CONICET | Buscador de Institutos y Recursos Humanos

The dynamics of sensory cortices show a suite of basic, ubiquitous features that have so far escaped a common, principled theoretical account. These include strong, inhibition-dominated transients at stimulus onset, gamma oscillations, and noise variability ? all stimulus-dependent. We present a unifying model in which all these dynamical phenomena emerge as a consequence of the efficient implementation of thesame computational function: fast probabilistic inference. For this, we used a novel approach and trained a recurrent E/I neural circuit model of a V1 hypercolumn. The network was required to modulate not only themean (as conventional) but also the variability of its stationary response distributions in order to match the corresponding input-dependent posterior distributions inferred by an ideal observer. The optimized neural circuit featured a number of remarkable computational and biological properties. Computationally, after training on a reduced stimulus set, it exhibited strong forms of generalization by producing near-optimal response distributions to novel inputs which required qualitatively different responses. Furthermore, the network discovered non-equilibrium dynamics, a state-of-the-art machine learning strategy to speed up inferences. The circuit also exhibited realistic biological properties for which it was not trained directly. It achieved divisive normalization and displayed marked transients at stimulus onset, as well as strong gamma oscillations, both scaling with stimulus contrast.
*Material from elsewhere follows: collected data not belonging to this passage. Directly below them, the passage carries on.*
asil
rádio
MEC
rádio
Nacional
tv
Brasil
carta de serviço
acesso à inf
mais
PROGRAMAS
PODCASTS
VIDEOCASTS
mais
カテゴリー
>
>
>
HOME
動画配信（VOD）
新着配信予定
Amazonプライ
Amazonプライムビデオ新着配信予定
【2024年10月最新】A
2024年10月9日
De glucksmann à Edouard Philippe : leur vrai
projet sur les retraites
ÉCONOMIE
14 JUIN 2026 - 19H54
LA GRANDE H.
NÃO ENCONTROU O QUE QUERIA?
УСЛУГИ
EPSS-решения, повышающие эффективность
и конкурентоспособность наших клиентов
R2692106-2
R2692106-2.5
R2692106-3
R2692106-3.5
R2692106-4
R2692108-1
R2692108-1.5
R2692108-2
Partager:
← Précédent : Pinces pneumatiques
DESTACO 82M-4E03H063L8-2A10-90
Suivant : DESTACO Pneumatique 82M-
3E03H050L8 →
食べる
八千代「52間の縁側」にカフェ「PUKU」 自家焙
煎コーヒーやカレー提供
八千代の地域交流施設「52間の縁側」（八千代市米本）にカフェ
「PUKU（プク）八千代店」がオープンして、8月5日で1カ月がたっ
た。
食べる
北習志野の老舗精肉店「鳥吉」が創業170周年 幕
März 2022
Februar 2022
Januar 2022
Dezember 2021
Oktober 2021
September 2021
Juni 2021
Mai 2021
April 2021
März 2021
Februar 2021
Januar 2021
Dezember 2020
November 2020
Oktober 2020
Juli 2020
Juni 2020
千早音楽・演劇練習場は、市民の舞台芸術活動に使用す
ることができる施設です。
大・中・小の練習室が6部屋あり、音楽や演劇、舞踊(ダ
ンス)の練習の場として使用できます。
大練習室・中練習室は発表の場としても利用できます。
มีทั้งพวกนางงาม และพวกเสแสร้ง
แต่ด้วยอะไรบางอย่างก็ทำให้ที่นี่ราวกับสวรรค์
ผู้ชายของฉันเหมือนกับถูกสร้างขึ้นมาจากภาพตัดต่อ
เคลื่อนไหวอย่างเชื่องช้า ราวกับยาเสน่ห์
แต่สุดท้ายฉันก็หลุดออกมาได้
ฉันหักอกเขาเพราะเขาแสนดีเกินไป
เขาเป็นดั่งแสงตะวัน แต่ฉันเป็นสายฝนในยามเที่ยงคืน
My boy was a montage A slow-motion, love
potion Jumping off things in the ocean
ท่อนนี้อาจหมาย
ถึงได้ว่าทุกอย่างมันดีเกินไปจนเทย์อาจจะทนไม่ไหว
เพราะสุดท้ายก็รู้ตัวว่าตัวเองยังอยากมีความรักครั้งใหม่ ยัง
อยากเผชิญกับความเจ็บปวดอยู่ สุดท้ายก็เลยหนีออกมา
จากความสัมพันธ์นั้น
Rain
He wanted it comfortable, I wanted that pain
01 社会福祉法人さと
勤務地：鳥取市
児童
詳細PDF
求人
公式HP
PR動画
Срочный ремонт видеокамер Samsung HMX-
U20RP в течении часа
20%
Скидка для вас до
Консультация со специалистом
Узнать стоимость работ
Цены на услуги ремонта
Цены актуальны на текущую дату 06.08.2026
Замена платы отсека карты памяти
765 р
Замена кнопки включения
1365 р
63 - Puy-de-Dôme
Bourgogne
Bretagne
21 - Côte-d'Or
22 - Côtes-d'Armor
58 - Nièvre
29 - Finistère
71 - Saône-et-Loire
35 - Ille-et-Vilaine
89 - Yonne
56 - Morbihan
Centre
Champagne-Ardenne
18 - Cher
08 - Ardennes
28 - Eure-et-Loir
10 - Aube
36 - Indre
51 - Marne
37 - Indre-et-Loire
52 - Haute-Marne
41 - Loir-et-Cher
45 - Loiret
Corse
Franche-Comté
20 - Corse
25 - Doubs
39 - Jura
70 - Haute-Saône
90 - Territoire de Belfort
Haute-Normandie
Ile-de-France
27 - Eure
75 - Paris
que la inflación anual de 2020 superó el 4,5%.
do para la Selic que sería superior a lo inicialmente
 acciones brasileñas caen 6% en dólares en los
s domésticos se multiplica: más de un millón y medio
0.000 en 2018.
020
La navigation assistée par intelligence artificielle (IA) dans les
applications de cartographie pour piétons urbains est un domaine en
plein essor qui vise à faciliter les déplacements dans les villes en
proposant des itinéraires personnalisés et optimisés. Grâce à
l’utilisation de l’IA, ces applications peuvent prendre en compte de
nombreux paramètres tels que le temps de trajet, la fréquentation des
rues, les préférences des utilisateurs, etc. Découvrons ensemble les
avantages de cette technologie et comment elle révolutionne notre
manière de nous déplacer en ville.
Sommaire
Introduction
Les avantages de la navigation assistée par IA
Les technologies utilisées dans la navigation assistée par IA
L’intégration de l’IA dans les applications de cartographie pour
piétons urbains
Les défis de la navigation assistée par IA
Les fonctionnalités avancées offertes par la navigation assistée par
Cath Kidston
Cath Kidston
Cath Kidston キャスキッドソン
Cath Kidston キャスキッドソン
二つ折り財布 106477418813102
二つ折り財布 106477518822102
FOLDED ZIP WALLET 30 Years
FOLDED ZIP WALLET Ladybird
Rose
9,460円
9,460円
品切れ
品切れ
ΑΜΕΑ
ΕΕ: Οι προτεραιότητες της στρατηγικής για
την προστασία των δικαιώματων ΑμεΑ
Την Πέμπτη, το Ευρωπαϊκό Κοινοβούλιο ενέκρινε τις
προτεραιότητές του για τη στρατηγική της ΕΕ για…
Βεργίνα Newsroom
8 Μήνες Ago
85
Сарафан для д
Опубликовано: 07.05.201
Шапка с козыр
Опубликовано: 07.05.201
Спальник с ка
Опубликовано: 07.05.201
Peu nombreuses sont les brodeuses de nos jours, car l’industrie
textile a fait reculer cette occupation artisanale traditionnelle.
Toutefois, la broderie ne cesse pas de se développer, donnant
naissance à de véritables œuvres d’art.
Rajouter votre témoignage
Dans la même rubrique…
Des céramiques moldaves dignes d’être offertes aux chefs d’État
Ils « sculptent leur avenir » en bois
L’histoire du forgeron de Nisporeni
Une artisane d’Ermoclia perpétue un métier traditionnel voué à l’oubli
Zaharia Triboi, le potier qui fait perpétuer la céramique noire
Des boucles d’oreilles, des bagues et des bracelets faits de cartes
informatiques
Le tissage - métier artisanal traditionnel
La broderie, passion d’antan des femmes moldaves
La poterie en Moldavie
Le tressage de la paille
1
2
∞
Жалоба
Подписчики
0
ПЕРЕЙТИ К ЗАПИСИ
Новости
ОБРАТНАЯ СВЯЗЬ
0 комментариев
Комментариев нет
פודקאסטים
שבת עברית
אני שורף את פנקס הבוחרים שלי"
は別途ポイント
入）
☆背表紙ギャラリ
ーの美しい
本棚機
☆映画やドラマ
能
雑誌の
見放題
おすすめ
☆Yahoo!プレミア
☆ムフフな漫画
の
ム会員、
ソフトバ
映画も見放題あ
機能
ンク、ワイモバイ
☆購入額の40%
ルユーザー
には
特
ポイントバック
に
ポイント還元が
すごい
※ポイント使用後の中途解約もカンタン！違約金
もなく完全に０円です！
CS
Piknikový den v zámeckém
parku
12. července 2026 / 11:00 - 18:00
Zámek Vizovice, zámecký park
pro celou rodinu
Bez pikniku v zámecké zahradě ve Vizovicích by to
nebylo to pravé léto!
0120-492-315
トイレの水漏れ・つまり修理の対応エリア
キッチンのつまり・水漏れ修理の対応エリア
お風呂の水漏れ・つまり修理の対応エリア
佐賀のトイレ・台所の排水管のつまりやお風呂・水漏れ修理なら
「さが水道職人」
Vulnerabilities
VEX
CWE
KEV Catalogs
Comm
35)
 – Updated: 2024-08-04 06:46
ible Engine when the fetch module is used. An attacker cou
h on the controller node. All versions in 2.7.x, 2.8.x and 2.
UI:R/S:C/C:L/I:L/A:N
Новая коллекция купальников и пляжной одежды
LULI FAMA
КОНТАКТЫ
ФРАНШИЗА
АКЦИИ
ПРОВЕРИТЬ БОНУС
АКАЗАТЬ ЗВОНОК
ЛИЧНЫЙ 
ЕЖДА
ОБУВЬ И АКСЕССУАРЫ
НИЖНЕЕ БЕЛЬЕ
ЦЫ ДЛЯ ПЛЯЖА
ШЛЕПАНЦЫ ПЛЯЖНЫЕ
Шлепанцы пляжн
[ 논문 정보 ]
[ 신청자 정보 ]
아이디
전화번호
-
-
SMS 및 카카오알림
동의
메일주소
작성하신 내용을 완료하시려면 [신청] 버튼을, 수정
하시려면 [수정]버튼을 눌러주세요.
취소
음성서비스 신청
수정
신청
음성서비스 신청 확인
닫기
Crucially, these dynamical phenomena did not emerge in a control network trained to match mean responses only (without modulating variability). Further analyses of transients and oscillations in the optimized network revealed distinct functional roles for them in speeding up inferences and made predictions that we confirmed in novel analyses of awake monkey V1 recordings. Our results offer a principled theoretical account of the basic motifs of cortical dynamics and predict further properties of these motifs that can be tested in future experiments.